Load balancing cluster with a failover capability for a lan party

Infected

Hey,

I couldn't find a tutorial that suited my needs so i thought to ask if this is doable with pfsense. I am planning a setup like this:

The thing is that I want the traffic from the partynet to be divided to the three pfsense boxes based on a port that is used. This is because I want the first box to handle all the "uncategorized" (eg. bittorrent, dc++ etc.) traffic, the second box to handle www,ssh,irc, etc. and the third box to handle gaming related traffic.

I can probably make failover work, but how can I make the boxes understand that the traffic on port 6667 belongs to the second pfsense box if all the traffic hits the virtual ip 10.1.0.1 shared between the three firewalls?

GruensFroeschli

You cant.
What you want is an active/active setup.
Technically it's possible, but not implemented in the GUI.
Currently you can only have active/passive.
–> When the primary firewall goes down, the secondary takes over.

But why do you need that anyway?
It's not like some decent hardware couldnt route Gbit speed and i hardly believe that you have Gbit internet at your LAN ;)

Infected

well actually it's something between 1GB-10GB thanks to our friends at the ISP but it seems that I will have to do with just failover then :)
thx for the fast answer

GruensFroeschli

Nice :)
Well if you have that much bandwidth at hand i suppose you also have appropriate hardware otherwise.
You could split your LAN in multiple DHCP-domains with different gateways but with the users still in the same broadcast-domain.

I'd do this with VLAN's.
Have every client in two VLAN's.
Say VLAN 42 for the broadcast domain.
Everyone in this VLAN can talk with each other.
–> Only clients are in this VLAN (defined by PVID) but not the pfSense.
Additionally every pfSense has its own VLAN.
Say VLAN 100, 200 and 300 (again by the PVID).

Now if a client requests an IP all pfSenses will receive the request.
But only the pfSense on the corresponding VLAN can answer.

NOTE:
The VLAN should NOT be configured on the pfSense.
Egress all packets on all ports untagged (well except the trunks to connect all the switches ;) ).
Inbound packets of the clients should have the PVID of the global domain --> 42
Inbound packets of the pfSense should have the local PVID --> 100, 200 or 300
All ports are members of 42
Only the ports of the local domain are member of 100, 200 or 300.

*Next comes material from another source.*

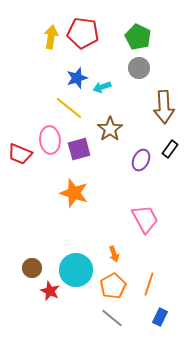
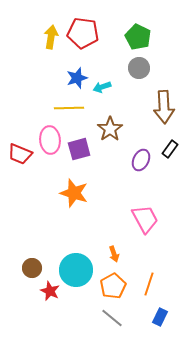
yellow line: rotated 40 degrees counterclockwise
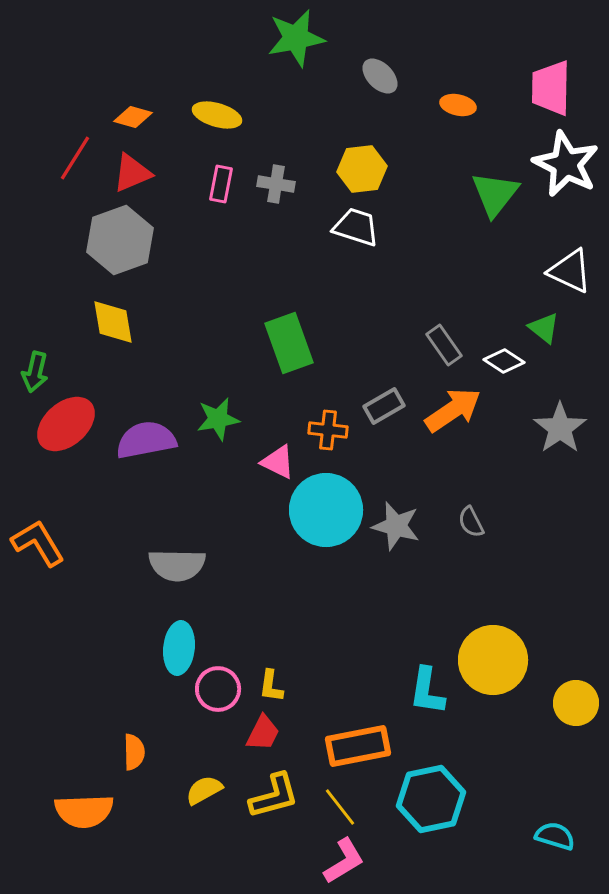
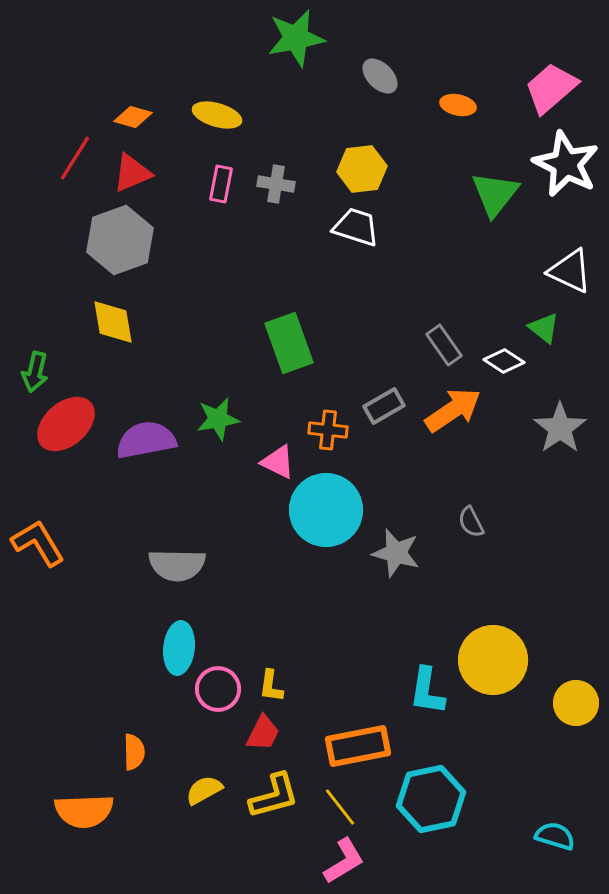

pfSense1: 10.0.0.1/16 - DHCP-range 10.0.0.2/16 to 10.0.0.255/16, gateway 10.0.0.1
pfSense2: 10.0.1.1/16 - DHCP-range 10.0.1.2/16 to 10.0.1.255/16, gateway 10.0.1.1
pfSense3: 10.0.2.1/16 - DHCP-range 10.0.2.2/16 to 10.0.2.255/16, gateway 10.0.2.1

blak111

You could also accomplish this using static only DHCP entries for the machines on each firewall if you don't have VLAN capable switches.

@GruensFroeschli:

Nice :)
Well if you have that much bandwidth at hand i suppose you also have appropriate hardware otherwise.
You could split your LAN in multiple DHCP-domains with different gateways but with the users still in the same broadcast-domain.

I'd do this with VLAN's.
Have every client in two VLAN's.
Say VLAN 42 for the broadcast domain.
Everyone in this VLAN can talk with each other.
–> Only clients are in this VLAN (defined by PVID) but not the pfSense.
Additionally every pfSense has its own VLAN.
Say VLAN 100, 200 and 300 (again by the PVID).

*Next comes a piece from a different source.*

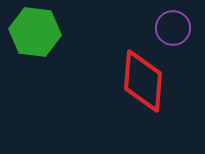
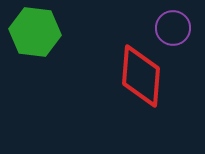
red diamond: moved 2 px left, 5 px up
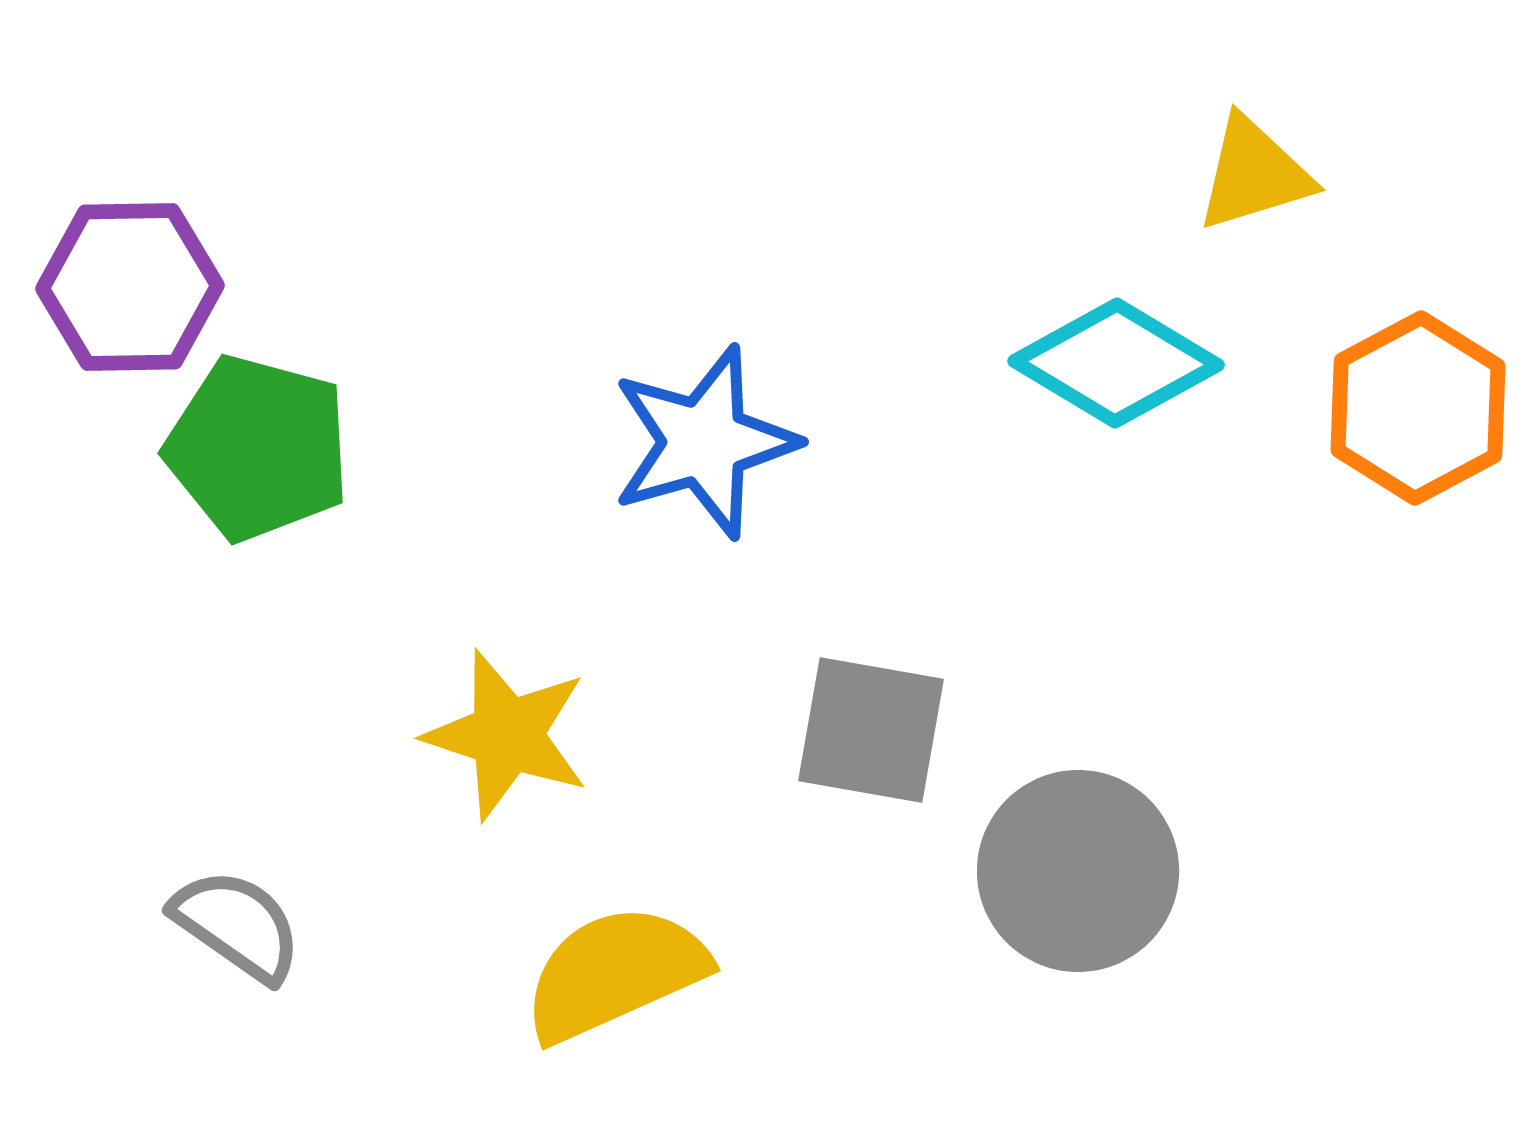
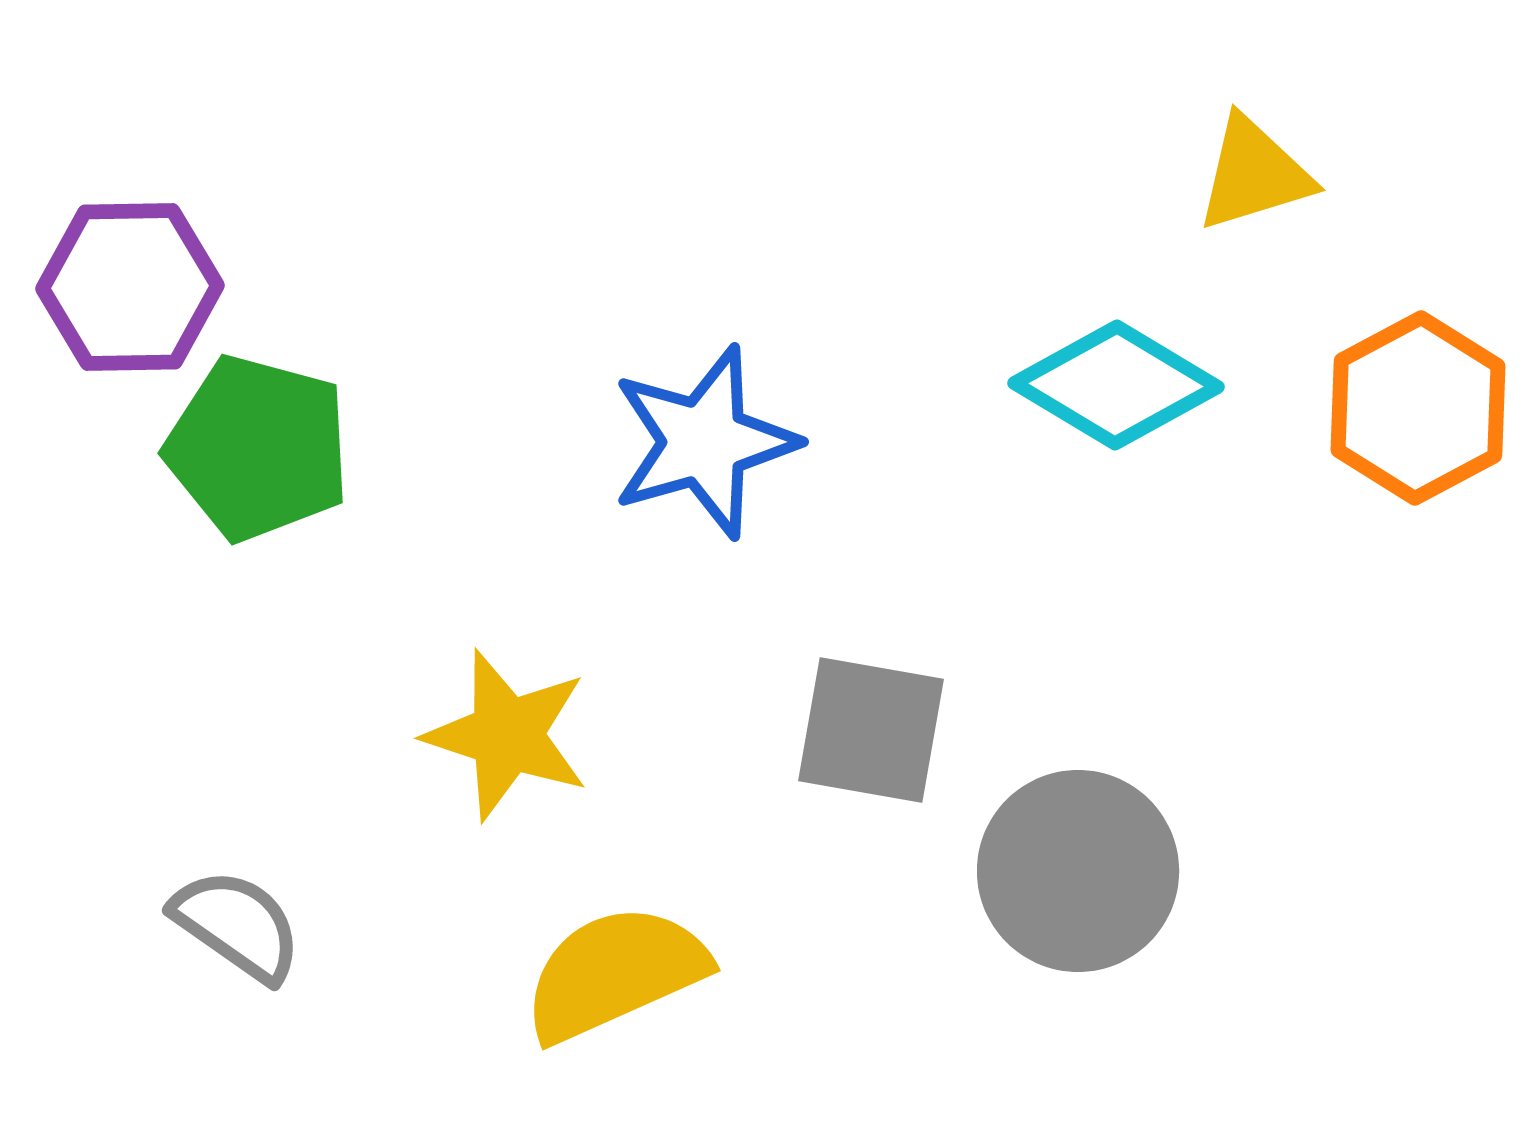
cyan diamond: moved 22 px down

Now if a client requests an IP all pfSenses will receive the request.
But only the pfSense on the corresponding VLAN can answer.

NOTE:
The VLAN should NOT be configured on the pfSense.
Egress all packets on all ports untagged (well except the trunks to connect all the switches ;) ).
Inbound packets of the clients should have the PVID of the global domain --> 42
Inbound packets of the pfSense should have the local PVID --> 100, 200 or 300
All ports are members of 42
Only the ports of the local domain are member of 100, 200 or 300.

pfSense1: 10.0.0.1/16 - DHCP-range 10.0.0.2/16 to 10.0.0.255/16, gateway 10.0.0.1
pfSense2: 10.0.1.1/16 - DHCP-range 10.0.1.2/16 to 10.0.1.255/16, gateway 10.0.1.1
pfSense3: 10.0.2.1/16 - DHCP-range 10.0.2.2/16 to 10.0.2.255/16, gateway 10.0.2.1

GruensFroeschli

@blak111:

You could also accomplish this using static only DHCP entries for the machines on each firewall if you don't have VLAN capable switches.

Yeah.
We did that at the last LAN party i helped organize.
But if you cannot get your guests to register their MAC before the party it's a pain in the ass…
People check in; someone has to go to their place and get their virus-check and their MAC, go back to the checkin, add their MAC to the list at the correct place....
Maybe in the end too much of a hassle.